### What to do
Continue the forum post on using subfolders at the remote Duplicati backup location, starting after its final sentence.

### Passage shown

Logic and usecase for remote subfolders


#1

The problem:

@jcbadmin’s question made me think about how using subfolders at the remote location could be useful. As the uploaded files have no direct relation to the source folder structure, there is no added value for creating (sub)folders at the backup location.

However, distributing backup files across a set of subfolders could improve Duplicati in one important way.
The default file size of a DBLOCK file is 50 MB. Each DBLOCK file is accompanied with a small DINDEX file. For larger backup sources, this results in a long list of files in a single folder. This has several drawbacks:

  • Many files in a single folder could slow down performance if the backend file system is not suitable for many files in one folder.
  • For manual operations, like copying files to other storage media (from/to usb disk for migrating to another storage provider), it’s difficult to split the operation in a number of sub-operations.
  • Some storage providers (Microsoft OneDrive, SharePoint) have a limit for the number of files per folder. In OneDrive/SharePoint, you can store up to 5000 files per folder. So with the default volume size, you can backup up to 200 GB per backup job. If the number of remote files exceeds the 5000 limit, the backup fails and it’s not easy to recover from it. Unless you use some hacks, OneDrive and SharePoint are not suitable for larger backups.

### Records provided
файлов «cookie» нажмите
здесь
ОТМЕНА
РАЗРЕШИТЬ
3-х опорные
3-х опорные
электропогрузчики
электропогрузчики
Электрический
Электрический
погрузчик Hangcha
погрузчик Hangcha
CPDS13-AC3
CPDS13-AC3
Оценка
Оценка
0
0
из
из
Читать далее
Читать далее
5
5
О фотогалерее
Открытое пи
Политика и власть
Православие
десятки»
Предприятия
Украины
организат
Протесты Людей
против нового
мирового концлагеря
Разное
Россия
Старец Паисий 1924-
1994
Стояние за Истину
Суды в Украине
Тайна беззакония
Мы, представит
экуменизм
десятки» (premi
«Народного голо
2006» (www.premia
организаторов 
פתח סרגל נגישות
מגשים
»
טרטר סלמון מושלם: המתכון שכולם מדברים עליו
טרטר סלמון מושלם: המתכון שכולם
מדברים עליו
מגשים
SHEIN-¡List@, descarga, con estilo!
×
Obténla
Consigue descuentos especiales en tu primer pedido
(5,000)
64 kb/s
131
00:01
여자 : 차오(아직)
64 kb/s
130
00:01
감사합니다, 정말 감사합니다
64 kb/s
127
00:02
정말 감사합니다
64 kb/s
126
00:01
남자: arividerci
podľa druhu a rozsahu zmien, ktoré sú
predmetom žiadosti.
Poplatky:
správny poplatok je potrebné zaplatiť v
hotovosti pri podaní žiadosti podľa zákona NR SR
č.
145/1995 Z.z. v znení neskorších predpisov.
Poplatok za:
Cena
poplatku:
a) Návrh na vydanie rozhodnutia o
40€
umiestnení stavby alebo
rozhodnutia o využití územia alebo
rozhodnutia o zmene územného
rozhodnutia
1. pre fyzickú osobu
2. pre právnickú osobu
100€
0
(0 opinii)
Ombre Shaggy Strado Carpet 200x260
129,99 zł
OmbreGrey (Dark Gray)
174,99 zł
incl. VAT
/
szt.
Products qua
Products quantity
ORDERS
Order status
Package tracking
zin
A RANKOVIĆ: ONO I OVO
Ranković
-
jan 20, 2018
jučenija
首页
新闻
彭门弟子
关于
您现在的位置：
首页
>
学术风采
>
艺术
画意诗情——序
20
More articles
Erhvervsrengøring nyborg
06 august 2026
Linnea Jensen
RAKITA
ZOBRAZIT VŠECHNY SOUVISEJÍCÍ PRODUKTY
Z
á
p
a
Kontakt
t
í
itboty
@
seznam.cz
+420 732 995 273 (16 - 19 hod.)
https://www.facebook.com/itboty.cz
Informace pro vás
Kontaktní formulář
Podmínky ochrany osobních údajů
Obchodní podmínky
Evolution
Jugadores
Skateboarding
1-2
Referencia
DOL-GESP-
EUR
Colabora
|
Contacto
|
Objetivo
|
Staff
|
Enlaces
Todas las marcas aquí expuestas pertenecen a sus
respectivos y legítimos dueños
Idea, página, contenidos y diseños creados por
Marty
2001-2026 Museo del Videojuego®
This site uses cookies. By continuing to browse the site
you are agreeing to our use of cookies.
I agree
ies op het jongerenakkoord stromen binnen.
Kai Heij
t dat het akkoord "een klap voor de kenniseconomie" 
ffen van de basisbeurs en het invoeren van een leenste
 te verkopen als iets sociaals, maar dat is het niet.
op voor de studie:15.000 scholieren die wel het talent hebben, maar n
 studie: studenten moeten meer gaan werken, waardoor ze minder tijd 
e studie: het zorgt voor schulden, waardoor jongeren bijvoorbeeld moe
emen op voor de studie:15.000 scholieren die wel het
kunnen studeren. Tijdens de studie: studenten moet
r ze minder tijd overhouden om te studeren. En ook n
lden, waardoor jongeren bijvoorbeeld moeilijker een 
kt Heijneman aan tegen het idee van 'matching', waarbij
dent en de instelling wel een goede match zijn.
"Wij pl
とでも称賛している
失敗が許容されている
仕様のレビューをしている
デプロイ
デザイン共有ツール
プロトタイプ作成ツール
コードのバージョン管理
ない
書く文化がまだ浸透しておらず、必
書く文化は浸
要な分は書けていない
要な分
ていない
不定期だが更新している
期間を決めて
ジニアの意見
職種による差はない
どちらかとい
* * *
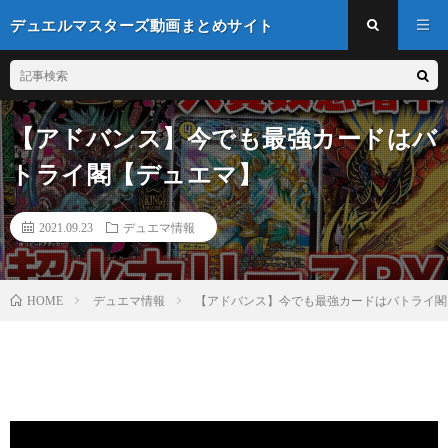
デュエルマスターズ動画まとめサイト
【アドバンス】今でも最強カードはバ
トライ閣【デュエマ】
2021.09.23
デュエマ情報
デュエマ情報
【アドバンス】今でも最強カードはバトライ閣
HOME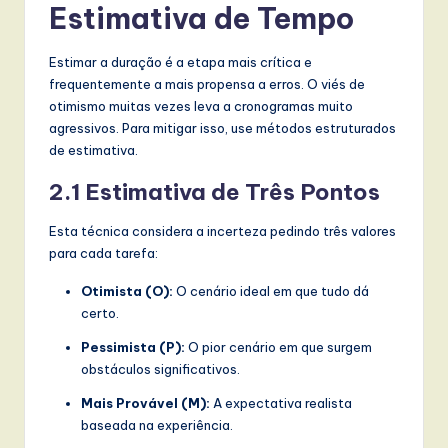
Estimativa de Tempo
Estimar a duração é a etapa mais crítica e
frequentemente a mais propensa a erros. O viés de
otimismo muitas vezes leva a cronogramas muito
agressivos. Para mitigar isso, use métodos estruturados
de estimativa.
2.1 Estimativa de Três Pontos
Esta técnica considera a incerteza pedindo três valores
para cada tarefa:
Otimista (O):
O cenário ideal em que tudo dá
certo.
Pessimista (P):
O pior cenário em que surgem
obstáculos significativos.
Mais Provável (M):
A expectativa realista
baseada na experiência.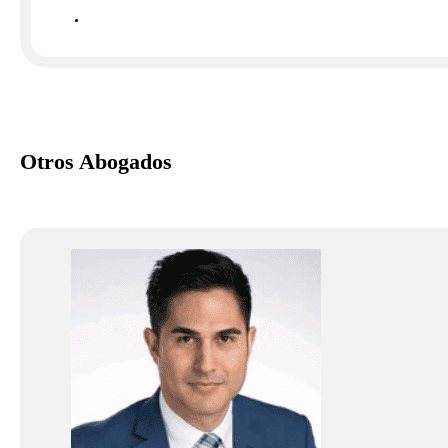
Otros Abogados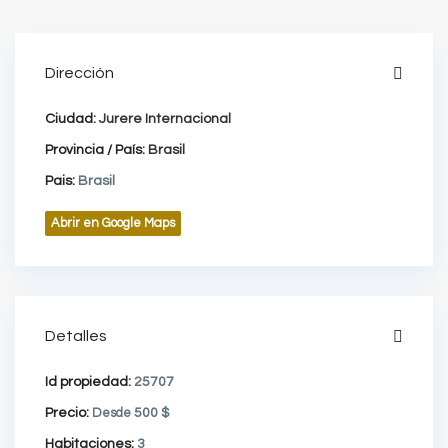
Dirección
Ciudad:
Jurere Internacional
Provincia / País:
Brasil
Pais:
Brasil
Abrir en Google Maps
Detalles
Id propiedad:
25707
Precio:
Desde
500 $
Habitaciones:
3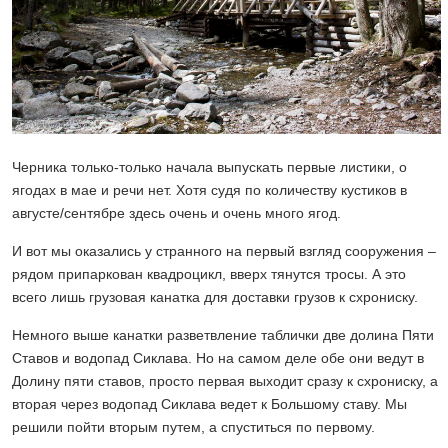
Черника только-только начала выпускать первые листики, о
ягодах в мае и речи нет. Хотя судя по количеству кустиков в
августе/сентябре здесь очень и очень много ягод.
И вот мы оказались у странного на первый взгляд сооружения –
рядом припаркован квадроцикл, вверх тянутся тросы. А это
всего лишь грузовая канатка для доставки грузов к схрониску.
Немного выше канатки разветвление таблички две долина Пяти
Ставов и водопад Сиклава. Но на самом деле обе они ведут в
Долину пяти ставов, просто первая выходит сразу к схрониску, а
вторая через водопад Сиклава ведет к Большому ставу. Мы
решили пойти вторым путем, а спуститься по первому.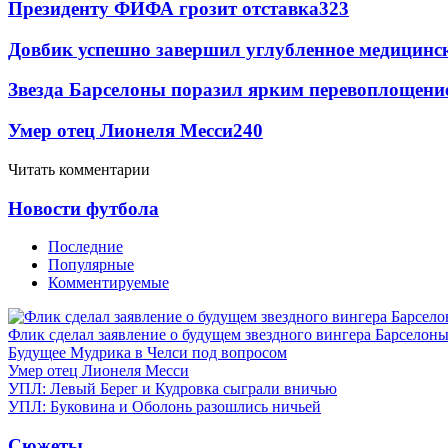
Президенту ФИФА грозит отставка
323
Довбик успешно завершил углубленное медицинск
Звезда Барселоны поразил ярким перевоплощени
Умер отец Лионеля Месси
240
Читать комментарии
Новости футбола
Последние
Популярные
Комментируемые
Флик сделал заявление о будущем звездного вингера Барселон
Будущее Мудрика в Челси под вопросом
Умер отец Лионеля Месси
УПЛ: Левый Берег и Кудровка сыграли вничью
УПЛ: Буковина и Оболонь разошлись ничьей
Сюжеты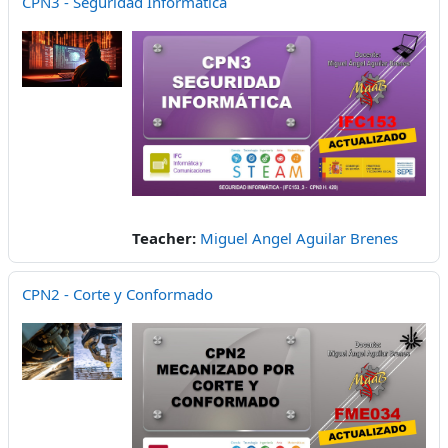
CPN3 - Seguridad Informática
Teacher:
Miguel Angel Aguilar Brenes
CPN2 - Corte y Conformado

### Answer for the task
    That’s too bad, I have 5TB storage quota in my Office 365 OneDrive account. For my backup of video files, I’m forced to use a gigantic 2GB upload volume size.

A possible solution:

According to the documentation, Duplicati requires only these 4 operations for any backend: GET, PUT, LIST, DELETE. The CREATEFOLDER operation is not listed there, but works for almost any backend: Duplicati already can create a folder at the backend (in the Add backup wizard, step 2: if a path does not exist, Duplicati can create it for you).

If Duplicati could create subfolders and distribute DBLOCK- and DINDEX files accross these folders, large backups will be possible, even using storage providers that support a limited number of files per folder.
For example, for Microsoft OneDrive backends, that limits the number of entries per folder to 5000, 3000 folders containing 3000 files, more than 200TB can be stored for a single backup job using the default 50 MB volume size! (1 DBLOCK and 1 DINDEX are about 50MB, so average file size is about 25 MB. 3000 folders x 3000 files = 9000000 files. 9000000 x 25 MB = 225000000MB)

The requirements:

If using subfolders would be implemented, these requirements should be met:

  • Current backup jobs should keep working without changing anythnig to the backend files.
  • Restore operations should work with any version of Duplicati that supports subfolders, regardless if the backup location contains subfolders or not.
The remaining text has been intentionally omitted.